Building and maintaining retirement savings is one of the most important long-term financial goals for many Americans.
Regardless of your personal situation, having a plan for your golden years is a smart move—although getting started may seem overwhelming. Review these tips for taking the first steps to building your retirement savings.
Retirement savings plan
Determine your unique needs
- A common standard for post-retirement income is 70% of the annual salary you made while in the workforce. For example, if you earn $50,000 a year, you’d need about $35,000 each year in retirement to maintain your standard of living.
- The average retirement lasts about 20 years, so plan to fund at least two decades of post-work life
Review your options
- 401(k) retirement plans are commonly offered and provide tax benefits. Additionally, many employers provide a partial or total match.
- Roth and traditional individual retirement accounts (IRAs) are available from a variety of financial institutions and are relatively simple to set up. These accounts also offer some tax advantages.
- Health savings accounts (HSAs) have more specific and limited applications.
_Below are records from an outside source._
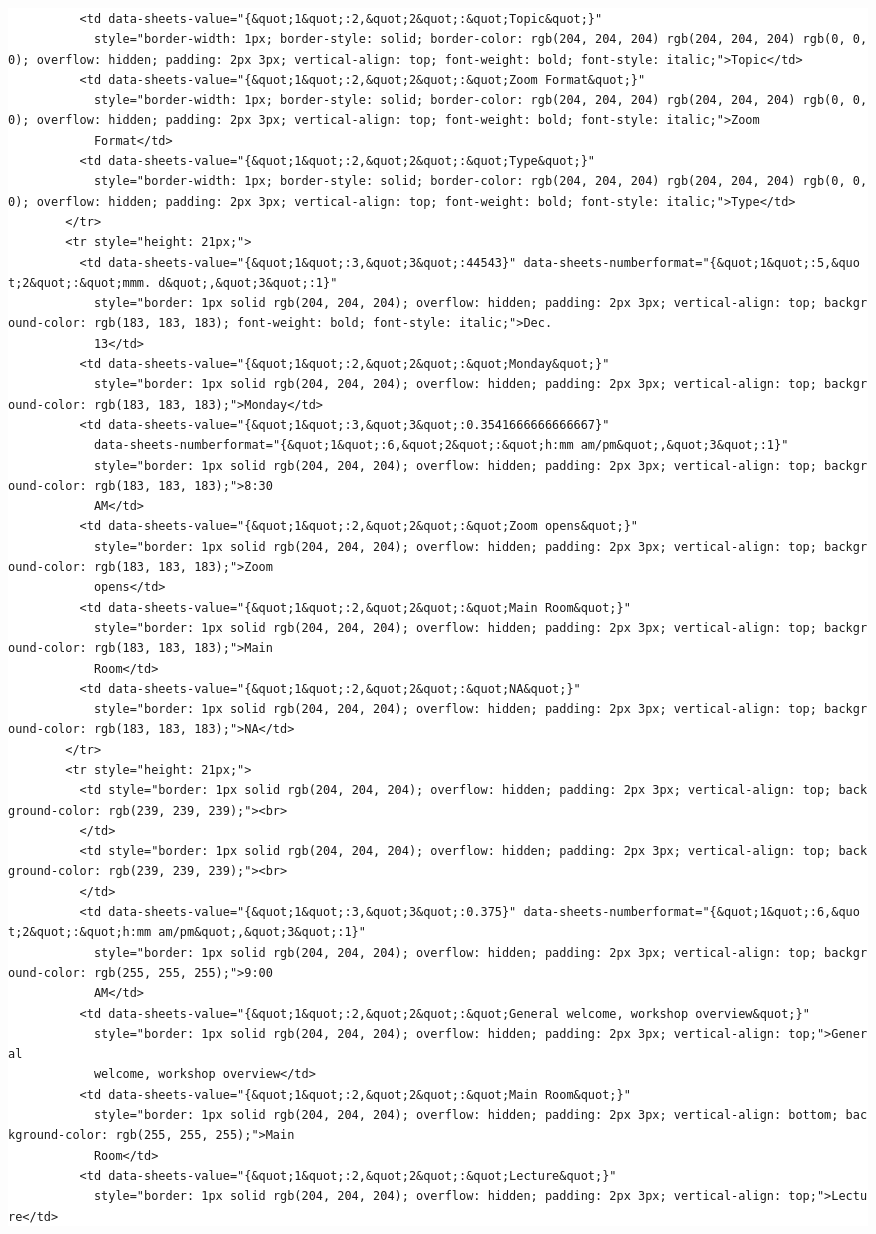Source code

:               <td data-sheets-value="{&quot;1&quot;:2,&quot;2&quot;:&quot;Topic&quot;}"
                style="border-width: 1px; border-style: solid; border-color: rgb(204, 204, 204) rgb(204, 204, 204) rgb(0, 0, 0); overflow: hidden; padding: 2px 3px; vertical-align: top; font-weight: bold; font-style: italic;">Topic</td>
              <td data-sheets-value="{&quot;1&quot;:2,&quot;2&quot;:&quot;Zoom Format&quot;}"
                style="border-width: 1px; border-style: solid; border-color: rgb(204, 204, 204) rgb(204, 204, 204) rgb(0, 0, 0); overflow: hidden; padding: 2px 3px; vertical-align: top; font-weight: bold; font-style: italic;">Zoom
                Format</td>
              <td data-sheets-value="{&quot;1&quot;:2,&quot;2&quot;:&quot;Type&quot;}"
                style="border-width: 1px; border-style: solid; border-color: rgb(204, 204, 204) rgb(204, 204, 204) rgb(0, 0, 0); overflow: hidden; padding: 2px 3px; vertical-align: top; font-weight: bold; font-style: italic;">Type</td>
            </tr>
            <tr style="height: 21px;">
              <td data-sheets-value="{&quot;1&quot;:3,&quot;3&quot;:44543}" data-sheets-numberformat="{&quot;1&quot;:5,&quot;2&quot;:&quot;mmm. d&quot;,&quot;3&quot;:1}"
                style="border: 1px solid rgb(204, 204, 204); overflow: hidden; padding: 2px 3px; vertical-align: top; background-color: rgb(183, 183, 183); font-weight: bold; font-style: italic;">Dec.
                13</td>
              <td data-sheets-value="{&quot;1&quot;:2,&quot;2&quot;:&quot;Monday&quot;}"
                style="border: 1px solid rgb(204, 204, 204); overflow: hidden; padding: 2px 3px; vertical-align: top; background-color: rgb(183, 183, 183);">Monday</td>
              <td data-sheets-value="{&quot;1&quot;:3,&quot;3&quot;:0.3541666666666667}"
                data-sheets-numberformat="{&quot;1&quot;:6,&quot;2&quot;:&quot;h:mm am/pm&quot;,&quot;3&quot;:1}"
                style="border: 1px solid rgb(204, 204, 204); overflow: hidden; padding: 2px 3px; vertical-align: top; background-color: rgb(183, 183, 183);">8:30
                AM</td>
              <td data-sheets-value="{&quot;1&quot;:2,&quot;2&quot;:&quot;Zoom opens&quot;}"
                style="border: 1px solid rgb(204, 204, 204); overflow: hidden; padding: 2px 3px; vertical-align: top; background-color: rgb(183, 183, 183);">Zoom
                opens</td>
              <td data-sheets-value="{&quot;1&quot;:2,&quot;2&quot;:&quot;Main Room&quot;}"
                style="border: 1px solid rgb(204, 204, 204); overflow: hidden; padding: 2px 3px; vertical-align: top; background-color: rgb(183, 183, 183);">Main
                Room</td>
              <td data-sheets-value="{&quot;1&quot;:2,&quot;2&quot;:&quot;NA&quot;}"
                style="border: 1px solid rgb(204, 204, 204); overflow: hidden; padding: 2px 3px; vertical-align: top; background-color: rgb(183, 183, 183);">NA</td>
            </tr>
            <tr style="height: 21px;">
              <td style="border: 1px solid rgb(204, 204, 204); overflow: hidden; padding: 2px 3px; vertical-align: top; background-color: rgb(239, 239, 239);"><br>
              </td>
              <td style="border: 1px solid rgb(204, 204, 204); overflow: hidden; padding: 2px 3px; vertical-align: top; background-color: rgb(239, 239, 239);"><br>
              </td>
              <td data-sheets-value="{&quot;1&quot;:3,&quot;3&quot;:0.375}" data-sheets-numberformat="{&quot;1&quot;:6,&quot;2&quot;:&quot;h:mm am/pm&quot;,&quot;3&quot;:1}"
                style="border: 1px solid rgb(204, 204, 204); overflow: hidden; padding: 2px 3px; vertical-align: top; background-color: rgb(255, 255, 255);">9:00
                AM</td>
              <td data-sheets-value="{&quot;1&quot;:2,&quot;2&quot;:&quot;General welcome, workshop overview&quot;}"
                style="border: 1px solid rgb(204, 204, 204); overflow: hidden; padding: 2px 3px; vertical-align: top;">General
                welcome, workshop overview</td>
              <td data-sheets-value="{&quot;1&quot;:2,&quot;2&quot;:&quot;Main Room&quot;}"
                style="border: 1px solid rgb(204, 204, 204); overflow: hidden; padding: 2px 3px; vertical-align: bottom; background-color: rgb(255, 255, 255);">Main
                Room</td>
              <td data-sheets-value="{&quot;1&quot;:2,&quot;2&quot;:&quot;Lecture&quot;}"
                style="border: 1px solid rgb(204, 204, 204); overflow: hidden; padding: 2px 3px; vertical-align: top;">Lecture</td>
However, they can help address the often significant cost of healthcare for retirees.
Set your goals and start saving
- While you might not be able to save a large amount from each paycheck immediately, getting into the habit of savings for retirement is crucial. You can increase your contributions over time as you’re able.
- Using an automatic payment, like a direct deposit into your retirement account each pay period, can help you consistently save.
After you work through this starting list for retirement savings, a financial professional can help you put all the pieces of the puzzle together for a long-term plan.